*SOURCE EXCERPT*
:::::

Address Plans — Designing IP Space for Three Clouds and a Future You Cannot See

If IPAM is bookkeeping, the address plan is the strategy that bookkeeping is supposed to follow. The plan answers questions like “what range do we use for production in Frankfurt?” and “how much do we reserve for the cloud we have not adopted yet?” These questions sound boring; they shape the next decade of network architecture.

Most organisations have IPAM (in some form) and do not have an address plan (in any form). The result is allocations that work, individually, but do not compose. The hub-and-spoke summary route is impossible because the spokes are scattered across non-contiguous /22s. The DR region needs entirely different addressing because the primary region was allocated without DR in mind. The new cloud cannot get a clean /14 because the IPv4 namespace was filled with /16s in a random order.

The address plan prevents these failures. This article is about what one looks like and how to build it.

What goes in a plan

Six things, in order:

1. The corporate envelope. What ranges does the entire enterprise use, including on-prem, all clouds, M&A networks, partner networks? Often this is a curated subset of 10.0.0.0/8 with explicit carve-outs.

2. Per-cloud allocation. Which slice of the corporate envelope is reserved for each cloud, with explicit headroom for growth.

3. Per-region allocation within each cloud. Each region gets a contiguous block. Contiguity matters for route summarisation later.

4. Per-tier within each region. Hubs, spoke pools, sandboxes, DR — each gets a known place.

5. Per-environment within spoke pools. Production, non-production, sandbox.

6. Reserved ranges. Future regions, future clouds, future M&A. This is the part most plans skip and most plans wish they had.

A worked example for a mid-size enterprise:

Corporate envelope: 10.0.0.0/8 (RFC 1918)

On-prem (legacy): 10.0.0.0/12 (10.0–10.15)
  - Existing branches, datacenters, lab networks

Azure: 10.100.0.0/14 (10.100–10.103)
  - Region 1 (West Europe):    10.100.0.0/16
    - Hub:                      10.100.0.0/22
    - Spoke prod pool:          10.100.16.0/20
    - Spoke non-prod pool:      10.100.32.0/20
    - Sandbox pool:             10.100.48.0/22
    - Reserved future:          10.100.64.0/18
  - Region 2 (North Europe):   10.101.0.0/16
    (same shape as Region 1)
  - Reserved future Azure regions: 10.102.0.0/15

OCI: 10.150.0.0/14 (10.150–10.153)
  - Region 1 (Frankfurt):      10.150.0.0/16
    (same shape as Azure regions)

:::::

[Dataset entries]
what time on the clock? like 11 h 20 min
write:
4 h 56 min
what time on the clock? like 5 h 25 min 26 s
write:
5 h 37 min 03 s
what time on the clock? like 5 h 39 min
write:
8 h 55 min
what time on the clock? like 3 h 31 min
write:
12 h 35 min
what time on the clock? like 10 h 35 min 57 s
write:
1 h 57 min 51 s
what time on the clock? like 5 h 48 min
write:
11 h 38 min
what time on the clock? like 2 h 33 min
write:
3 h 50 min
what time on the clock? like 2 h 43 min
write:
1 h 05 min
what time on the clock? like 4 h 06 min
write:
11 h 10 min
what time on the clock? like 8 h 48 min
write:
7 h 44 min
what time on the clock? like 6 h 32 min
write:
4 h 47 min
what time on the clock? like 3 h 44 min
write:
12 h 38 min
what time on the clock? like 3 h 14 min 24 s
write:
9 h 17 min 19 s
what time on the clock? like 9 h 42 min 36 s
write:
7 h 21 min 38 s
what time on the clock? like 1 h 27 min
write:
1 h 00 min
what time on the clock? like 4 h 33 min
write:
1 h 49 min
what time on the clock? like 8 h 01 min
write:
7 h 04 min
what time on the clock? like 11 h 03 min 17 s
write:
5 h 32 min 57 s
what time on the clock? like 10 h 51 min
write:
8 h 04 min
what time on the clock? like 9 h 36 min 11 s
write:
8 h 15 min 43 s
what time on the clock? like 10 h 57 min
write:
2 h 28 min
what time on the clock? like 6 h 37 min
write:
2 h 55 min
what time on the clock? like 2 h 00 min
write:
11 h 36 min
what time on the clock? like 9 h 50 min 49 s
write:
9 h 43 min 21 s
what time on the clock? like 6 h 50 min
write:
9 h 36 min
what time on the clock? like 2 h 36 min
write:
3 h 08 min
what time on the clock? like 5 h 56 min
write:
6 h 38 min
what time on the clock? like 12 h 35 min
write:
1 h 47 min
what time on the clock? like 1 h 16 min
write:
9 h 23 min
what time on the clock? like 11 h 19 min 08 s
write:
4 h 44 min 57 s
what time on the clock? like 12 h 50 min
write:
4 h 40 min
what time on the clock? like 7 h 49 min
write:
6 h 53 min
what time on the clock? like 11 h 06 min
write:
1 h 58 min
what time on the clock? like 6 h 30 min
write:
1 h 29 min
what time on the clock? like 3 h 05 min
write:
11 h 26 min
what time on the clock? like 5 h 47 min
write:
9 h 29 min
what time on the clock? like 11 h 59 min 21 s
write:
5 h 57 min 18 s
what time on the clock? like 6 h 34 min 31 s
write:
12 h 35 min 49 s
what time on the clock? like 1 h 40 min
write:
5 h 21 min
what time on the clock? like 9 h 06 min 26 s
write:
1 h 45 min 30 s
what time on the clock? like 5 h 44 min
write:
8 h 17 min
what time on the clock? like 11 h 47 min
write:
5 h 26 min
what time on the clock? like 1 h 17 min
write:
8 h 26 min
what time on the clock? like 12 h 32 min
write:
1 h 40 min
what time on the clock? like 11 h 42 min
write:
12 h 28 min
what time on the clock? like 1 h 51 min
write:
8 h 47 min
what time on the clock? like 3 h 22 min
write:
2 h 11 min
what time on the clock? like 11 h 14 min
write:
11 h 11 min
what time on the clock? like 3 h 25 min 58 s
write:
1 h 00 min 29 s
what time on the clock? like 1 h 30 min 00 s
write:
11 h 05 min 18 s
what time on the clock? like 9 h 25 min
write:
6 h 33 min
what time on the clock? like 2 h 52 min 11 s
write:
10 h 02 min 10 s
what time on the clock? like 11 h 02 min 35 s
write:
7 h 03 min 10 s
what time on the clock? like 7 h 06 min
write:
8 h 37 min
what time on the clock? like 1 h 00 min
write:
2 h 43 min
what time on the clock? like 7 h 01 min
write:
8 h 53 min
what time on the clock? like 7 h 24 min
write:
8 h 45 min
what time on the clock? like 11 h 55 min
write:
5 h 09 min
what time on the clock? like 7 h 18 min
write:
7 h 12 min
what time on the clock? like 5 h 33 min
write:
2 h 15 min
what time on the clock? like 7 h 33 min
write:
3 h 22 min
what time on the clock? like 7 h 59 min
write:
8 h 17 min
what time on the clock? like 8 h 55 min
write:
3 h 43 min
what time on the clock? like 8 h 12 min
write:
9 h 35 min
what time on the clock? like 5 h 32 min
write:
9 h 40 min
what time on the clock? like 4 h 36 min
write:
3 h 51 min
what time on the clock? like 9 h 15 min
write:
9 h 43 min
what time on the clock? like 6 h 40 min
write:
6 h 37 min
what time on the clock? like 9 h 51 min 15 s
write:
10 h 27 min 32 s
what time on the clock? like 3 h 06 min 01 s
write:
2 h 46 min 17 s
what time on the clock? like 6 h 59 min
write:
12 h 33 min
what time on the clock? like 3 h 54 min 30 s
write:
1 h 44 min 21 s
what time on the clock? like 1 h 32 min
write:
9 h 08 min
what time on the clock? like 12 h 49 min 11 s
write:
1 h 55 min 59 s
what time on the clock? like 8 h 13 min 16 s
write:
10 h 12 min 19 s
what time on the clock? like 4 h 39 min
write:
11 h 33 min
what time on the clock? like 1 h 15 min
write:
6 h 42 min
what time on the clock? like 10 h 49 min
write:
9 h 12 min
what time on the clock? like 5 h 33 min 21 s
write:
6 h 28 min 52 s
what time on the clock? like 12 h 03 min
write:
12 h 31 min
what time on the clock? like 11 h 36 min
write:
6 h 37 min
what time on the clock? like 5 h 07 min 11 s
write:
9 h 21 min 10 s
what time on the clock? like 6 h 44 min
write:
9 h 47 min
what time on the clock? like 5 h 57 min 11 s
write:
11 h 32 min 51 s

:::::

*WRITTEN TASK 1*
In the address-plan article, why should each region within a cloud receive a contiguous block? Answer in one to three sentences.
*WRITTEN TASK 2*
Resume the article on designing IP address plans, starting right after its last line.

*EXERCISE RESULT 1*
Each region gets a contiguous block because contiguity matters for route summarization later. The article notes that a hub-and-spoke summary route becomes impossible when the spokes are scattered across non-contiguous /22s.

*EXERCISE RESULT 2*
  - Reserved future OCI:       10.152.0.0/15

DR / cross-cloud failover: 10.200.0.0/16

Reserved (M&A, future cloud, future regions): 10.250.0.0/15

The pattern: every region in every cloud has the same internal shape. Predictable. New regions slot into reserved space without redesign. M&A and future-cloud needs are explicitly out of the way.

The contiguity argument

Why does contiguity matter? Route summarisation.

If your spoke pool in West Europe is 10.100.16.0/20, the on-prem firewall can advertise a single route — 10.100.16.0/20 → Azure ExpressRoute — and reach every spoke. If the spokes are 10.100.16.0/22, 10.100.20.0/22, 10.100.40.0/22, 10.100.55.0/22, scattered across the /16, the firewall needs four separate routes. Multiply this across regions, clouds, and tiers and the routing table becomes unmanageable.

Route summarisation is not a hypothetical concern. ExpressRoute, FastConnect, and most enterprise routers have route limits. Hitting them is a real production-affecting event.

The address plan that supports summarisation:

Per-region blocks are contiguous (10.100.0.0/16, 10.101.0.0/16, no gaps).
Per-tier within a region is contiguous (spoke prod is one /20, not four /22s).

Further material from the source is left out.